(qlmbusinessnews.com via bbc.co.uk – – Fri, Oct 2018) London, Uk –
The has left Singapore for New York, beginning a journey scheduled to cover more than 15,000km in almost 19 hours.
Singapore Airlines is relaunching the service five years after it was cut because it had become too expensive.
Flight SQ22 departed at 15:37GMT with 150 passengers and 17 crew.
The inaugural flight from Changi Airport to Newark's international airport, which services New York, took off amid much fanfare.
However, Singapore Airlines told passengers before take off that their flight to Newark, while still the world's longest flight by distance, could only take some 17 hours.
Qantas launched a 17-hour non-stop service from Perth to London earlier this year, while Qatar runs a 17.5-hour service between Auckland and Doha.
Have passengers been snapping up the tickets?
Singapore Airlines (SIA) said there was demand for customers for non-stop services which help cut travelling times compared with flights which have a stopover.
Ahead of the take-off, the airline told the BBC that business class seats for the flight were fully booked, and there were “a very limited number” of premium economy seats left.
The airline is not planning to offer any economy bookings on the route.

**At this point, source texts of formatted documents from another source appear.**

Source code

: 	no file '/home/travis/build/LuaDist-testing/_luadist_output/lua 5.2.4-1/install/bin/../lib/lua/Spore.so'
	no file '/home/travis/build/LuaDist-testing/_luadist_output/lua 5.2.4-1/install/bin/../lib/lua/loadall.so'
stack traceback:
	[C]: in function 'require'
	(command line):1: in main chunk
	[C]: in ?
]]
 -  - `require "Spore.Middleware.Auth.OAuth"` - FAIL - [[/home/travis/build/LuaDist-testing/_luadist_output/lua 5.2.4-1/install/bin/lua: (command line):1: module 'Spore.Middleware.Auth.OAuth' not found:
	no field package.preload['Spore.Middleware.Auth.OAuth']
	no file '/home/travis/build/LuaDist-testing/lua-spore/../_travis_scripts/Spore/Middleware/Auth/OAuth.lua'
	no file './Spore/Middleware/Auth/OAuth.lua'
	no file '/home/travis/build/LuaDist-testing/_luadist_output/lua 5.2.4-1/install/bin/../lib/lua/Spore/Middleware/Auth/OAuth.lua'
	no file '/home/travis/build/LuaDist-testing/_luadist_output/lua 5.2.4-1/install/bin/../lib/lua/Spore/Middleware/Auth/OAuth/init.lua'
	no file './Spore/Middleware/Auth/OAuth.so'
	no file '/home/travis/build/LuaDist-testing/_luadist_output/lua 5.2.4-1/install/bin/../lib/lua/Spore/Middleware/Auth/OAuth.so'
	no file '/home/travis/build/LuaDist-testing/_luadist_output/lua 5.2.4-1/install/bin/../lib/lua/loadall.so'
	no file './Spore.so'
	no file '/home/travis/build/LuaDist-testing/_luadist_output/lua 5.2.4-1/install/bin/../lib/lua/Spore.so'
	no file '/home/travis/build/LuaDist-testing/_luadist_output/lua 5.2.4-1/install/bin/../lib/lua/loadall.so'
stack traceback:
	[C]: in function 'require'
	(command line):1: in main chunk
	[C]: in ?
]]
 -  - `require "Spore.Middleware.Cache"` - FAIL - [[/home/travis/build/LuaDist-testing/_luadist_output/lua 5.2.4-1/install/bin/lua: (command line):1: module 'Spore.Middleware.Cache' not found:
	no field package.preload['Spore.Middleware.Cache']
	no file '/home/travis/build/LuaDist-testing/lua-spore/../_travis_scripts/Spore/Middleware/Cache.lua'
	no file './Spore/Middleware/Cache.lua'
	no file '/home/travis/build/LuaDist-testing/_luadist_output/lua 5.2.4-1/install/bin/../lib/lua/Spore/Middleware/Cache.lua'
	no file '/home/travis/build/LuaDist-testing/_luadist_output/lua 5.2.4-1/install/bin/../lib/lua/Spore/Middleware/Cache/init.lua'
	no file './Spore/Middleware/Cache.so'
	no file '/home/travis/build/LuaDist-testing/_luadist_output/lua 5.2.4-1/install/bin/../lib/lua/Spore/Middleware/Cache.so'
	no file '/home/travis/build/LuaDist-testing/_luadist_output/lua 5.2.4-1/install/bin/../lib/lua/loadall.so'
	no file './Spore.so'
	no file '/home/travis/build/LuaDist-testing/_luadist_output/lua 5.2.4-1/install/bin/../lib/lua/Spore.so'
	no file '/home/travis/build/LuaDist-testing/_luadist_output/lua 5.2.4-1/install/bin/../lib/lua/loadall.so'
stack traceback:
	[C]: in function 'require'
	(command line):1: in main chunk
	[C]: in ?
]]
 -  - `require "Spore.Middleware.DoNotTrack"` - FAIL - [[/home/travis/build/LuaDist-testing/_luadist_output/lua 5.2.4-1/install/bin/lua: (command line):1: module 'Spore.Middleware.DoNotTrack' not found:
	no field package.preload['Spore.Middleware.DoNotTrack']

A business class ticket will entitle passengers to two meals, and the choice of when they are served, plus refreshments in between. They will also have a bed to sleep in.
Premium economy fares will get three meals at fixed times, with refreshments in between.
Do people want to fly for 19 hours?
The brand new Airbus plane that SIA is using has been configured to seat 161 passengers in all – 67 business passengers and 94 premium economy passengers.
“The thinking behind that is that they are selling a premium product – it's for the top end of town,” says aviation expert Geoffrey Thomas, who was booked on to Thursday's flight.
“This is a route between two massive financial hubs, and so they will fill this plane up with business people, or well-heeled travellers who want the convenience of a non stop flight.
“It's also been proven that when carriers introduce a new non-stop route, the traffic on that route increases threefold.”
Mr Thomas, the editor-in-chief of airline rating site Airlineratings.com, has been on several such inaugural flights, including Qantas' new long-haul from Perth to London, inaugurated earlier this year.
He said: “The Qantas flight to London was a huge event. We were basically on our feet for the entire flight, it was incredibly exciting. There's almost a party atmosphere on board.”
Qantas meanwhile is in advanced discussions with Airbus and Boeing over an aircraft capable of making a 20-hour flight between London and Sydney.
The Australian national flag carrier also plans to fly non-stop from Australia to North America – slightly shorter than the London-Sydney non-stop flight.
But Max Kingsley-Jones, group editor of Flight Global, warned that plans for new non-stop routes had a habit of changing in line with the economics of the world.
“In the boom times you get a lot of what we call direct-connect flights between smaller cities… [then] each time there's a downturn you see all those tail off, and then we go back to people flying over hubs,” he told the BBC's Today programme.
“Even though it costs more for an airline to fly over a hub, they'll always charge you less because of the disadvantage of going via somewhere else.”
Which route will the flight take?
Of two possible routes that SIA could take to Newark, SIA has told passengers it will take the North Pacific route.
Mr Thomas says it will cover a distance of some 15,341km, but reminds non-aviation experts that while the distance between destinations remains constant, the distance flown and flight times can vary because of tailwinds, headwinds and any need for weather-related diversions.
“When you've got some good strong jet streams going in an easterly direction, which is the way we'll go, then we will fly over Japan, then over the North Pacific, possibly touching into Alaska, then down through Canada into Newark.”
Is this the future of long-haul travel?
The A350-900 ULR (ultra-long-range) that set off on Thursday from Singapore to Newark belongs to Airbus' family of long-range, twin-engine aircraft.
The planes have been designed to replace Boeing's older 777 series and use between 20% and 30% less fuel than the 777s did – which is a good thing amid rising oil prices.
Singapore Airlines launched the same non-stop route between Changi and Newark in 2004, but by 2013 the carrier was forced to cancel it. The A340-500 it was using at the time used a lot of fuel and eventually the route became too expensive to run.
Several carriers already use the newer A350-900s on their long-haul routes. They have higher ceilings, larger windows and lighting designed to reduce jetlag – all good things for busy business travellers.
But the ultra-long-range version that SIA has bought from Airbus has the longest capability of any aircraft flying today, thanks in part to a slightly modified fuel system.
It can fly for 20 hours non-stop, which most aviation experts will tell you is the future of very long-haul travel for business and pleasure.
Mr Thomas says it's been proven over and over again that people want to fly non-stop, “so these sorts of aeroplanes are set to gain terrific momentum”.
“Qantas' flight from Perth to London is seeing a load factor in economy of 92% – and in premium it's 94%. So from an airline perspective, these routes are money-making.
“We really are entering a new era of travel.”